The firm also pointed to reduced support for easing among Fed officials. That suggests the bar for cuts has risen, even if growth slows or financial markets begin to price in looser policy.

For investors, the shift reinforces the idea that the Fed’s reaction function remains heavily dependent on inflation.

Stronger or stickier price readings may keep policymakers cautious, while only a clearer cooling trend would revive the case for rate reductions.

Warsh seen unlikely to win FOMC majority

Nomura had earlier based part of its easing forecast on the assumption that incoming Fed Chair Kevin Warsh would favour rate cuts.

But the firm now doubts he would be able to convince a majority of the Federal Open Market Committee to support that path.

“Higher inflation readings and waning support among Fed officials for easing motivate our previous call of rate easing by incoming Fed Chair Kevin Warsh,” Nomura said in the note.

“But recent data and Fedspeak make us sceptical that he will be able to convince a majority of the FOMC to go along with rate cuts in 2026.”

The comment highlights the importance of consensus within the FOMC.

Even a chair inclined towards easier policy would need support from voting members, especially if inflation remains above levels consistent with the Fed’s mandate.

A hold year for US monetary policy

Nomura’s revised outlook effectively frames 2026 as a hold year for US monetary policy.

That would mark a significant change from expectations of late-year easing.

Under the previous forecast, the Fed would have delivered a modest adjustment through two quarter-point cuts.

The new view suggests policy may remain restrictive for longer, with officials waiting for stronger evidence that inflation is under control.

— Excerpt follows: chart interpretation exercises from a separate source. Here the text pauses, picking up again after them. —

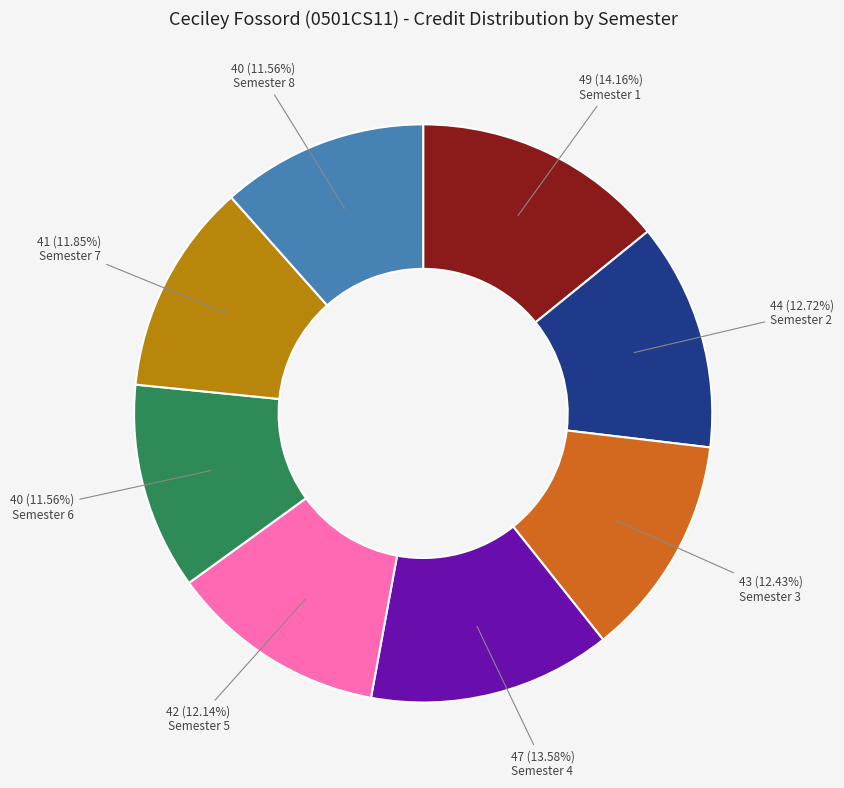

Is there a majority slice in this chart?

No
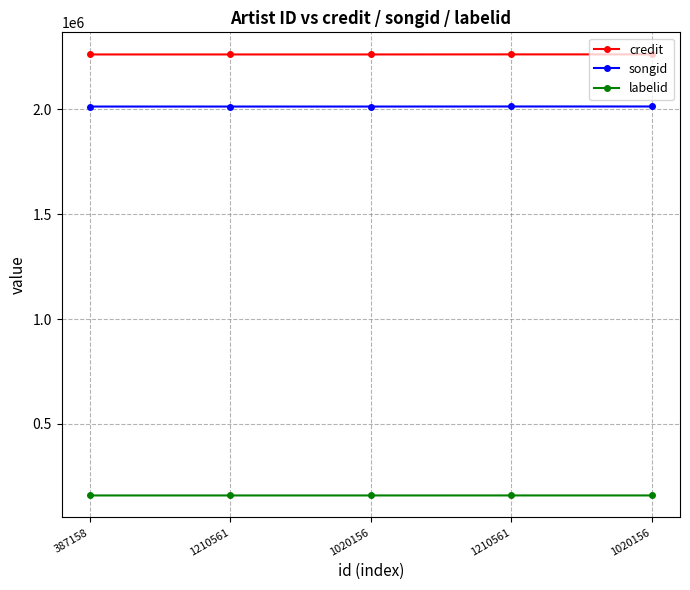

How many values in the labelid series exceed 158552?

2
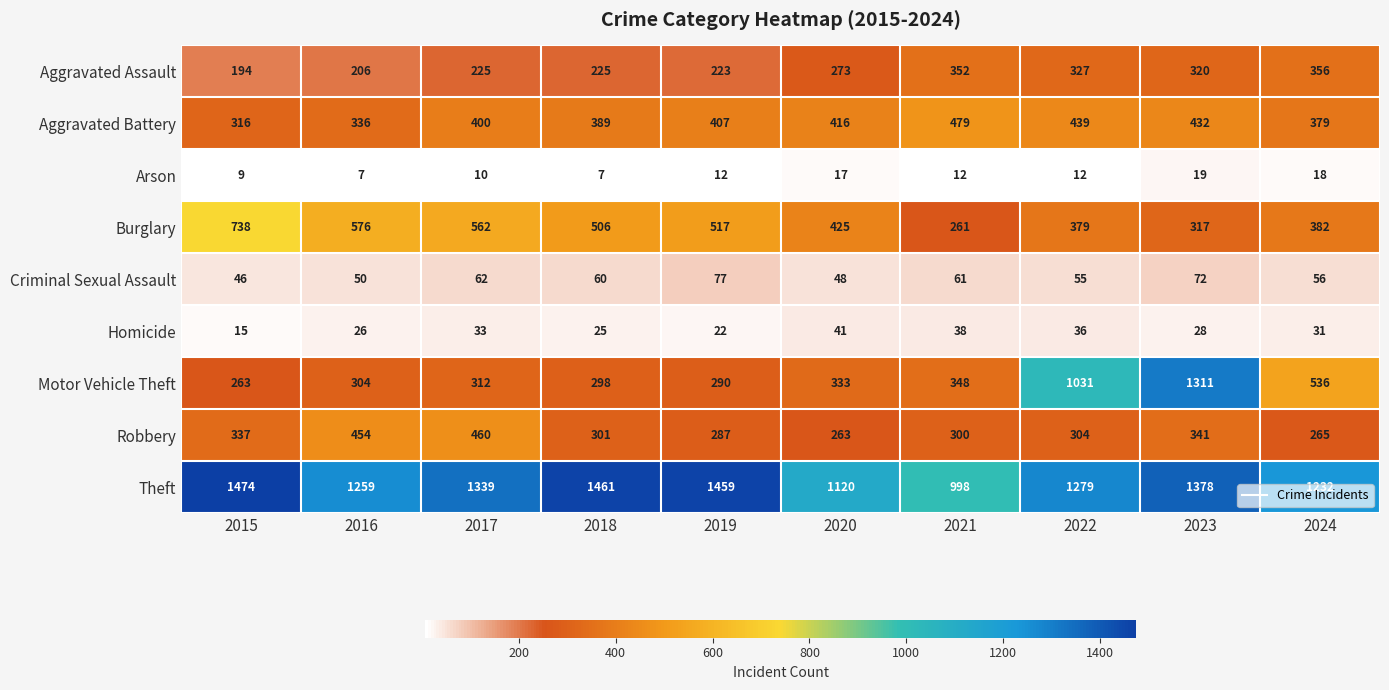

Which series has the widest spread of values?

Motor Vehicle Theft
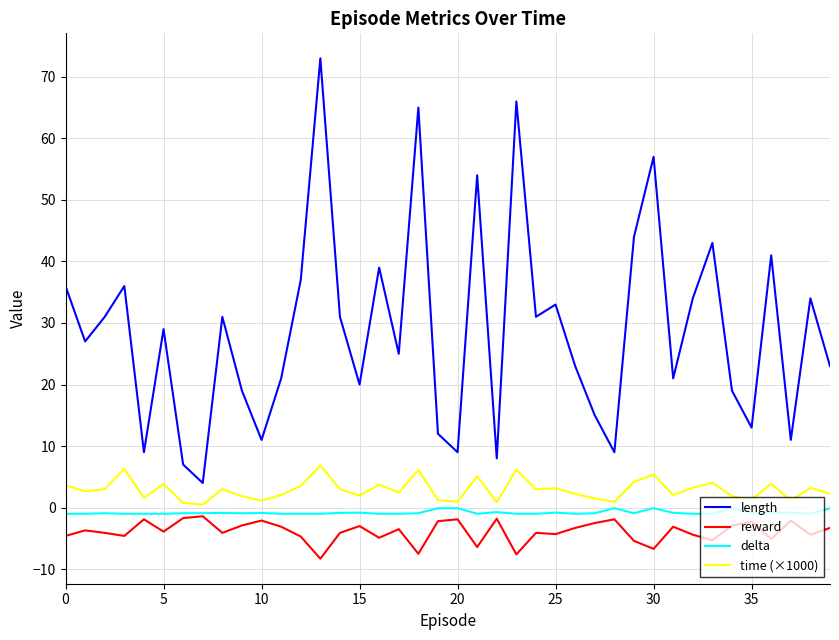

True or false: length and time (×1000) cross at least once.

False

A prolonged hold could support the US dollar and Treasury yields, while weighing on rate-sensitive assets such as equities, housing and parts of the credit market.

It could also complicate the outlook for emerging markets, where higher US rates tend to tighten financial conditions and increase pressure on local currencies.

Markets watch Fed communication

The next phase for markets will depend heavily on inflation data and Fed commentary.

If officials continue to push back against near-term easing, investors may further reduce expectations for rate cuts.

Conversely, a sustained run of softer inflation numbers could reopen the debate over whether policy is too restrictive.

For now, Nomura’s revised forecast reflects a more cautious reading of the Fed’s room to manoeuvre.

With inflation still a concern and support for easing fading, the firm no longer sees a majority of policymakers backing rate cuts in 2026.